Trump demands nuclear option for border statute

AP
US President Donald Trump demanded Monday that Congress pass new border legislation using the "Nuclear Option if necessary" to muscle it through the Senate.
AP

US President Donald Trump demanded Monday that Congress pass new border legislation using the “Nuclear Option if necessary” to muscle it through the Senate — a drastic change in rules the Republican leader has previously dismissed.

Trump tweeted that the US must build a border wall, but argued that “Democrats want No Borders, hence drugs and crime!” He also said that a deal to help “Dreamer” immigrants is “dead because the Democrats didn’t care or act.”

Trump has previously called for the “nuclear option” — changing Senate rules to end the filibuster. But Senate Majority Leader Mitch McConnell has dismissed that option, saying Republicans will welcome the filibuster when they return to being the Senate minority.

The White House did not immediately answer questions about Trump’s tweets.

The US$1.3 trillion funding package Congress passed last month included US$1.6 billion in border wall spending. But much of that money can only be used to repair existing segments, not build new sections. Congress also put curbs on the types of barriers that can be built.

Trump began tweeting over the weekend on immigration from Florida, threatening to pull out of a free trade agreement with Mexico unless it does more to stop people from crossing into the US. He claimed they’re coming to take advantage of protections granted to certain immigrants.
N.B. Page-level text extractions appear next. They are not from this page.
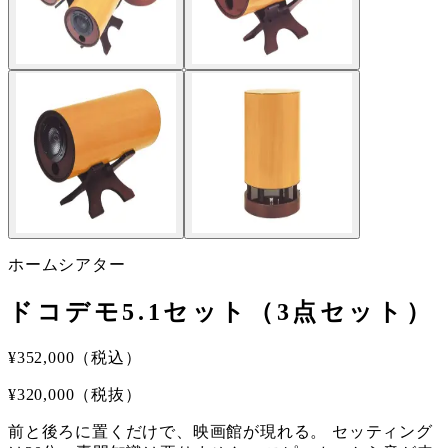
ホームシアター
ドコデモ5.1セット（3点セット）
¥
352,000
（税込）
¥
320,000
（税抜）
前と後ろに置くだけで、映画館が現れる。 セッティング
He said Mexico must “stop the big drug and people flows, or I will stop their cash cow, NAFTA. NEED WALL!” The US, Canada and Mexico are participating in tense negotiations over the North American Free Trade Agreement at Trump’s insistence. Trump says NAFTA is bad for the US.

“Mexico has got to help us at the border,” Trump, holding his wife’s hand, said before the couple attended Easter services at an Episcopal church near his Palm Beach, Florida home.

Former President Barack Obama created the Deferred Action for Childhood Arrivals program to provide temporary protection and work permits to hundreds of thousands of immigrants who are living in the US illegally after being brought here as children. Trump ended the program last year, but gave Congress six months to pass legislation enshrining it.